Yup, loving The Question gained me frowning dissaprovals and quick change-of-subject's when brought up at the local fanboy hangout, but I always stood by Cowan & O'Neil.
 
 
doctorbeck
19:00 / 14.03.09
i know it is not very cool round here but i quite like the jeff johns JSA, fatbear stroking continuity heavy stuff that it is. i like the solid writing and sense of place and character though despair everytime it gets into the whole heritage hero riffing.
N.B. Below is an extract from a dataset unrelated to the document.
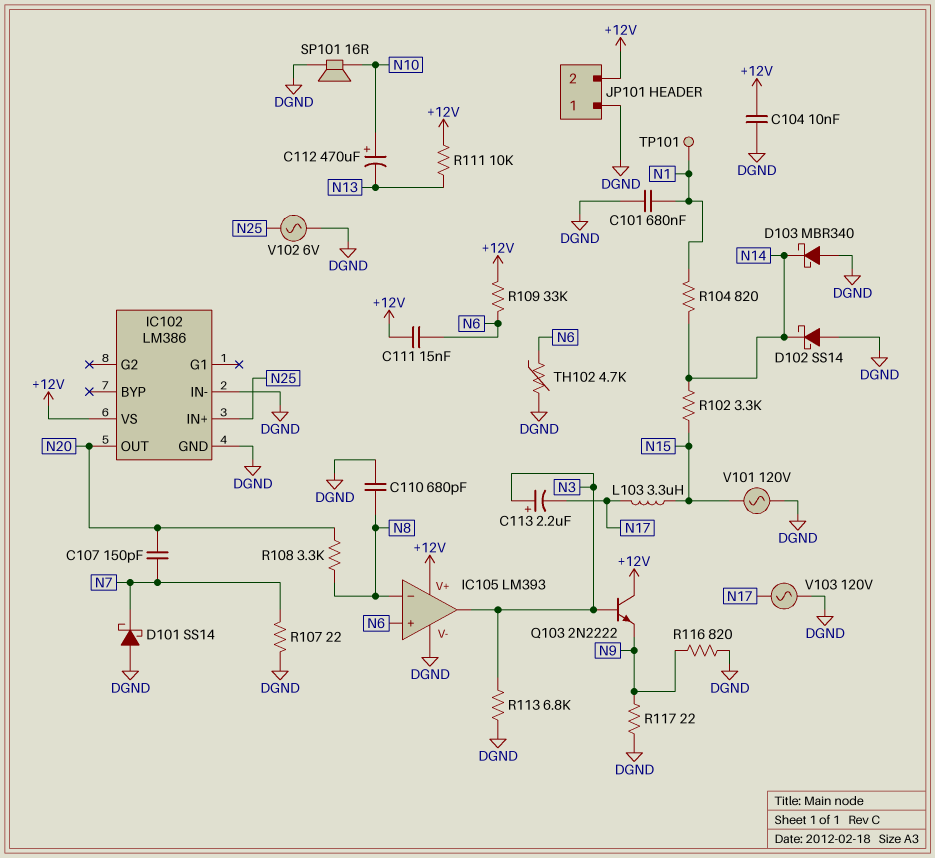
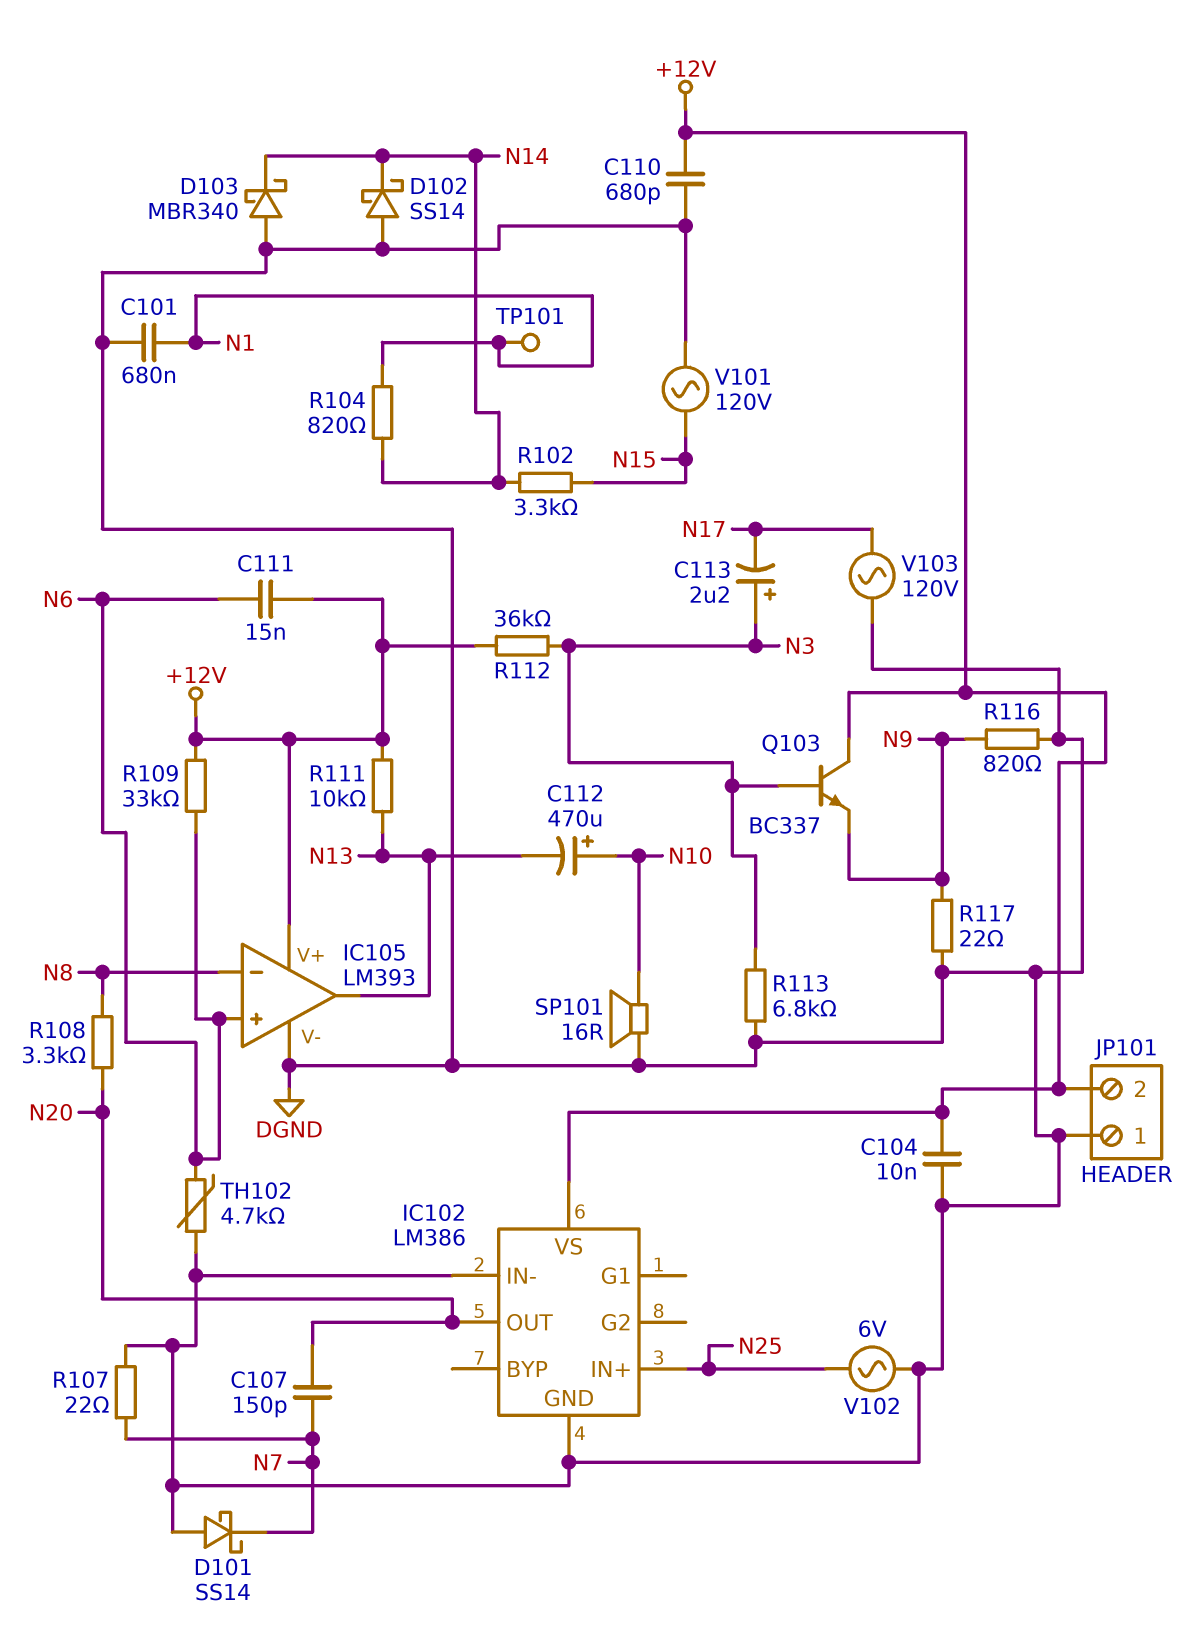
C110: 680pF (DGND, N8) -> 680pF (+12V, DGND)
IC105 pin out: N3 -> N13
L103: 3.3uH (N15, N17) -> none
Q103: NPN 2N2222 (B N3, C +12V, E N9) -> NPN BC337 (B N3, C +12V, E N9)
R112: none -> 36k (+12V, N3)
i don't like it enough to buy it, but i get the trades out the library and sneak them home.
 
 
X-Himy
00:29 / 16.03.09
I have a certain amount of love for Chuck Dixon's late 90's early 00's batbooks. Not a fan of the man or his politics, but I think that his competent building of the ancilliary Batman titles was pretty good reading for me. Nightwing and Birds of Prey were fun books for me to read. Birds of Prey went onto better writers and more quality storylines, but I like a lot of the work that Dixon put into there. Part of why I didn't like Devin Grayson's run on Nightwing, absent the obvious mary sue-ing, was that she basically just demolished the entire cast and setting that Dixon had created. Which might have been a function of the aforementioned mary sue stuff, but it also went towards really poor writing and plots.
 
 
Alex's Grandma
03:49 / 16.03.09
I still like what Garth Ennis is doing in 'The Boys'.

There, I've said it. That Garth seems to be the artistic love child of Terry Wogan and William Burroughs interferes with my enjoyment of this series not one jot. Not an iota.
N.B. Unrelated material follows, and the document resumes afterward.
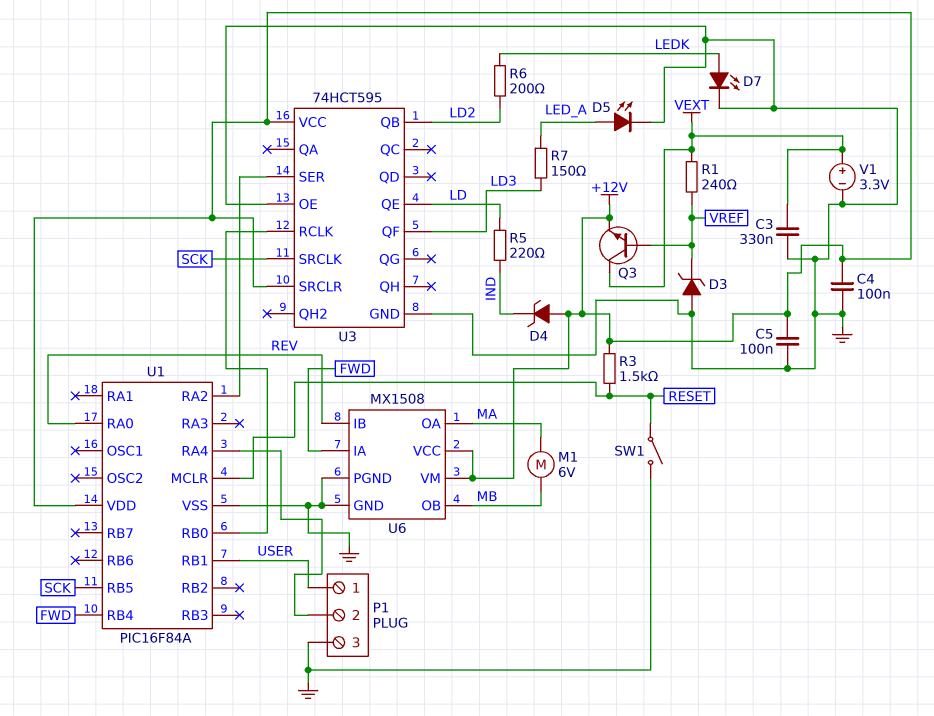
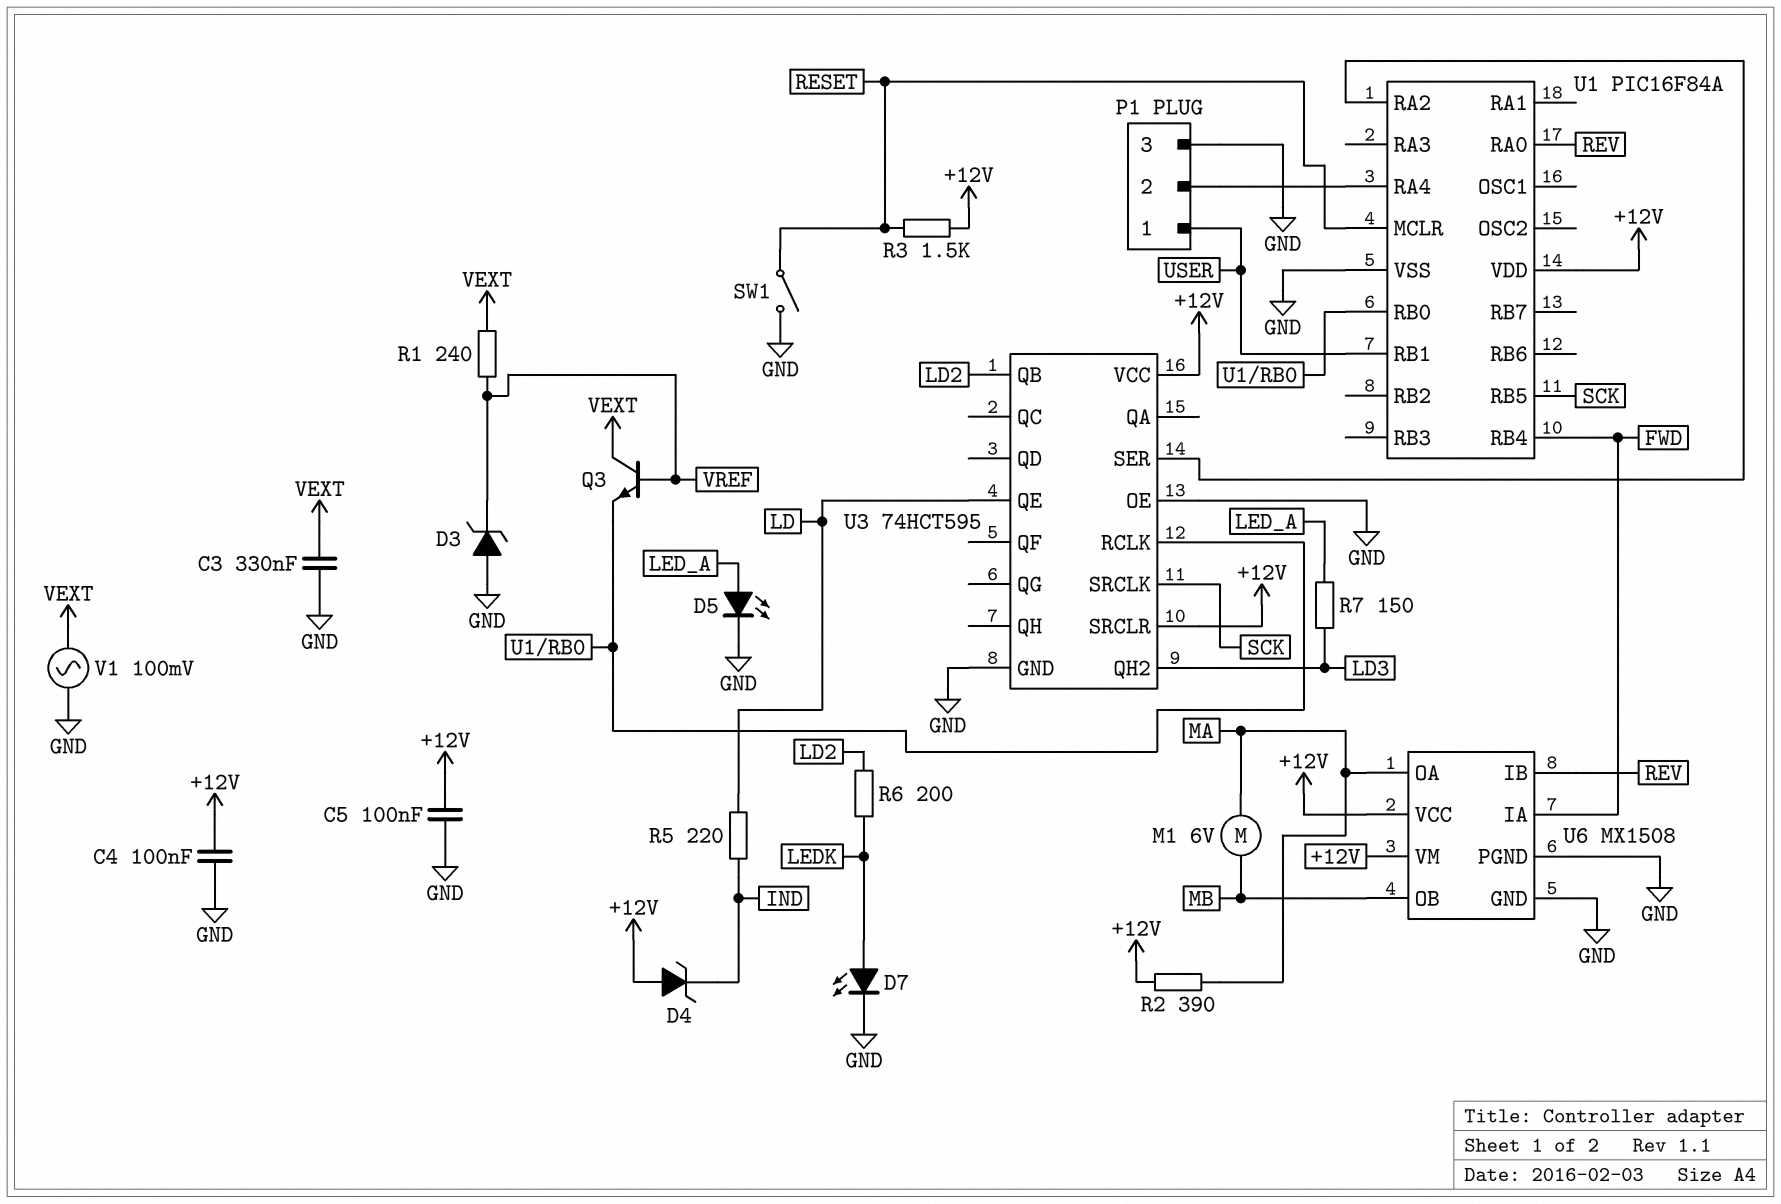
Q3: NPN (B VREF, C VEXT, E +12V) -> NPN (B VREF, C VEXT, E U1/RB0)
R2: none -> 390 (+12V, MA)
U3 pin QF: LD3 -> none
U3 pin QH2: none -> LD3
V1: 3.3V (plus VEXT, minus GND) -> AC 100mV (GND, VEXT)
I read a lot of comics, more than I should, but 'The Boys' is far and away my fave, at the moment. It is more than a series of knob gags. Okay, there are lots of those, but the thing to do is to try to see past them. Amidst all the gore, it's actually quite a clever piece of satire. Honestly.
 
 
Alex's Grandma
04:05 / 16.03.09
I know it is not very cool round here but i quite like the jeff johns JSA, fatbear stroking continuity heavy stuff that it is. i like the solid writing and sense of place and character though despair everytime it gets into the whole heritage hero riffing.

i don't like it enough to buy it, but i get the trades out the library and sneak them home.
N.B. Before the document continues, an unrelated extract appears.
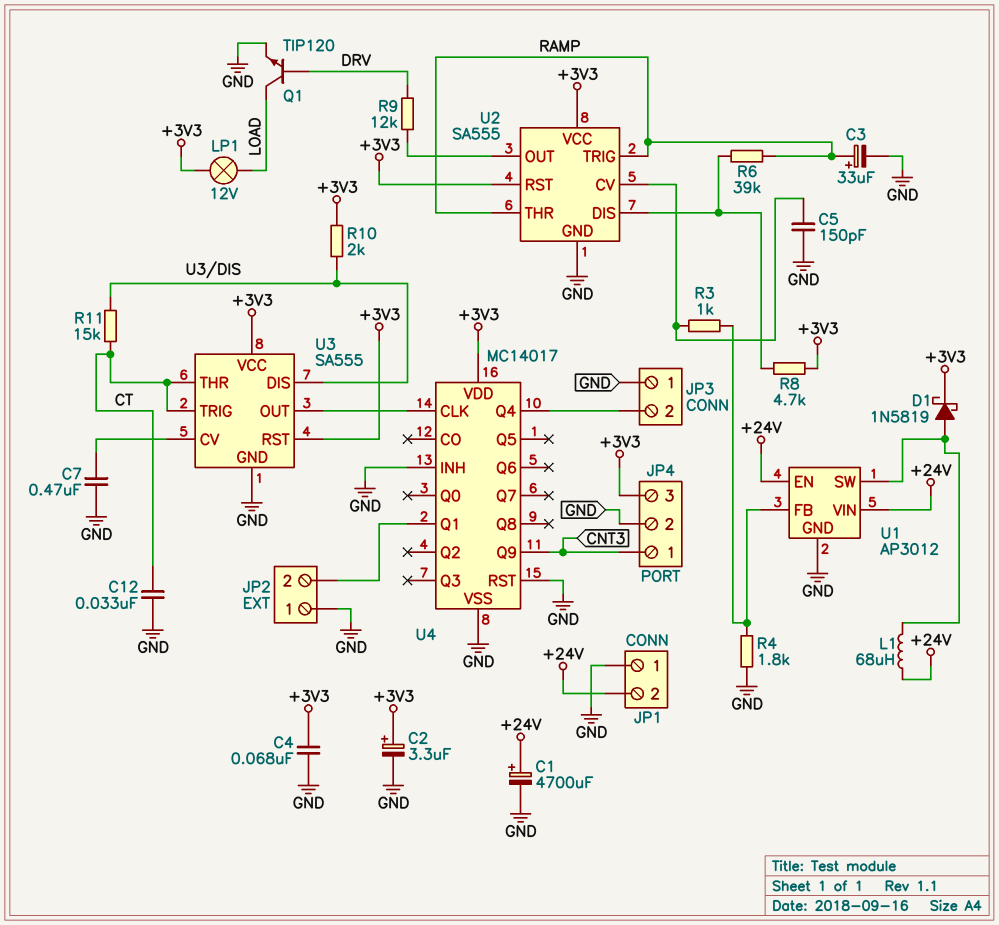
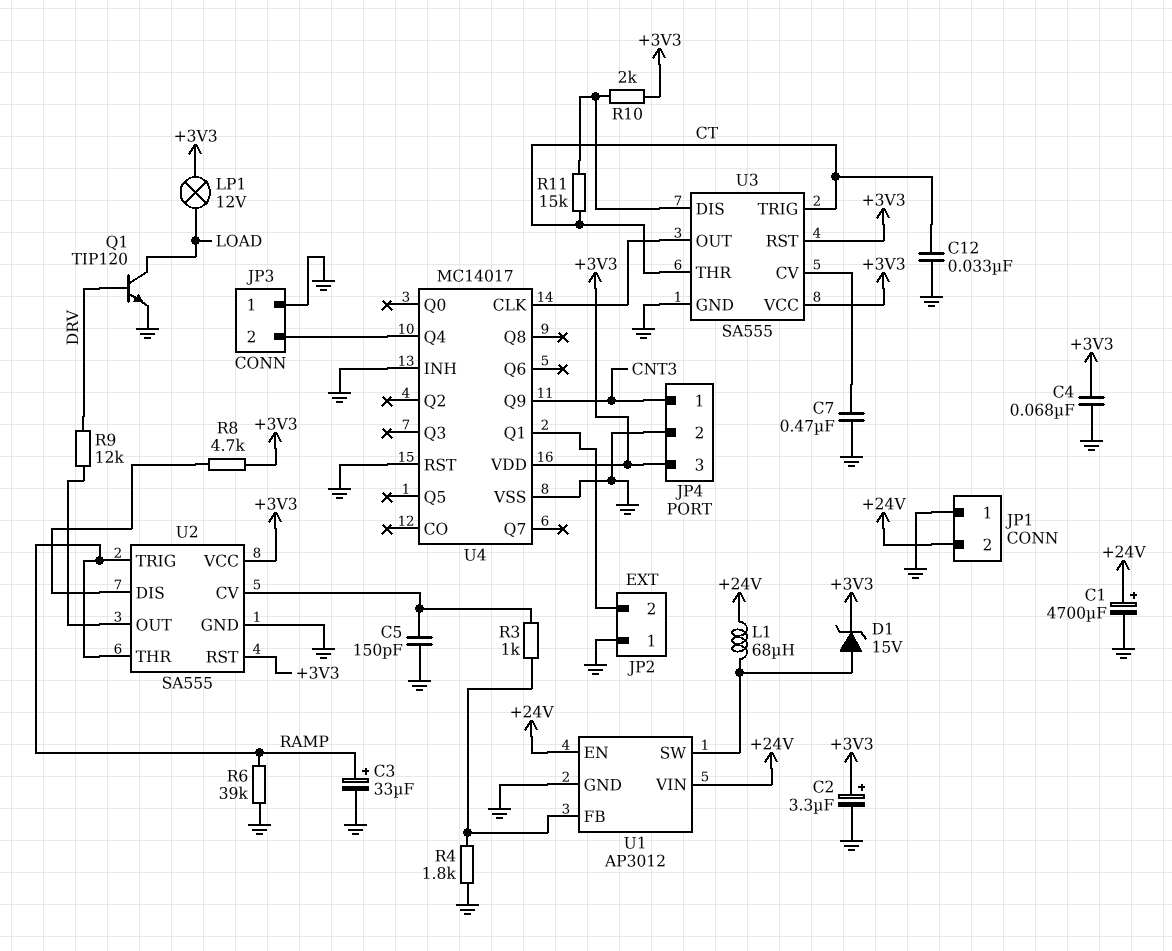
D1: schottky 1N5819 (A U1/SW, K +3V3) -> zener 15V (A U1/SW, K +3V3)
R6: 39k (RAMP, U2/DIS) -> 39k (GND, RAMP)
If I was Geoff Johns (and who knows, maybe I am) I don't know if I'd take that as an unqualified endorsement of my work, thus far.

I trust we understand each other.
 
 
Alex's Grandma
04:12 / 16.03.09
Call the bright dreamer 'jeff' again at your peril. It's 'Geoff'.

It is Geoff.

I suppose I ... sorry, he will be crying himself to sleep again, tonight.
 
 
doctorbeck
18:57 / 16.03.09
sorry jeff, er geoff. i will go and buy one of your goddam comics to make up for all that library use if i can find that that doesn't contain the line 'legacy hero' of a varient thereof.

i admit it is a qualified bit of loving but then you are a hard man to love.
 
 
the Fool
04:10 / 17.03.09
Michael Turner. Everyone seemed to hate his stuff but I always found it intricate and beautiful. People always emphasised his breasty superchic stuff decrying is sometimes non-proportionality, overlooking his wonderful rendering of architecture and technology completely. His work on Soulfire, right up to the end was really, really beautiful. If only he'd had time to do Ekos...

He sounded like a really nice guy too. Poor luv, may you rest in piece
 
 
X-Himy
14:35 / 18.03.09
I am also a fan of The Boys, though not at first. At first, I thought it was just more Ennis taking the piss out of superheroes with thinly veiled pastiches, a la The Pro. The Boys has a bit more depth to that, though maybe not much more. Or at least it uses those pastiches to try and say something. And the character of Starlight is suitably complex, though it doesn't quite make up for the fact that every other female character is paper thin.
 
 
Rachel Evil McCall
20:02 / 18.03.09
I'm actually pretty fond of a good amount of Geoff Johns' work myself.
 
 
DavidXBrunt
21:37 / 20.03.09
Ennis Dredd. There's a lot of disdain for Ennis attempts at Dredd and I don't think it entirely deserves it. There have been better Dredd writers, yes, but only maybe 6 or 7. There have been many, many worse. But for somereason it's Garth's Joe that gets the stick.

At the very least there was a sense of fun about them that showed he liked what he was writing. He also knew the character and the set up. Mark Millar can't claim that.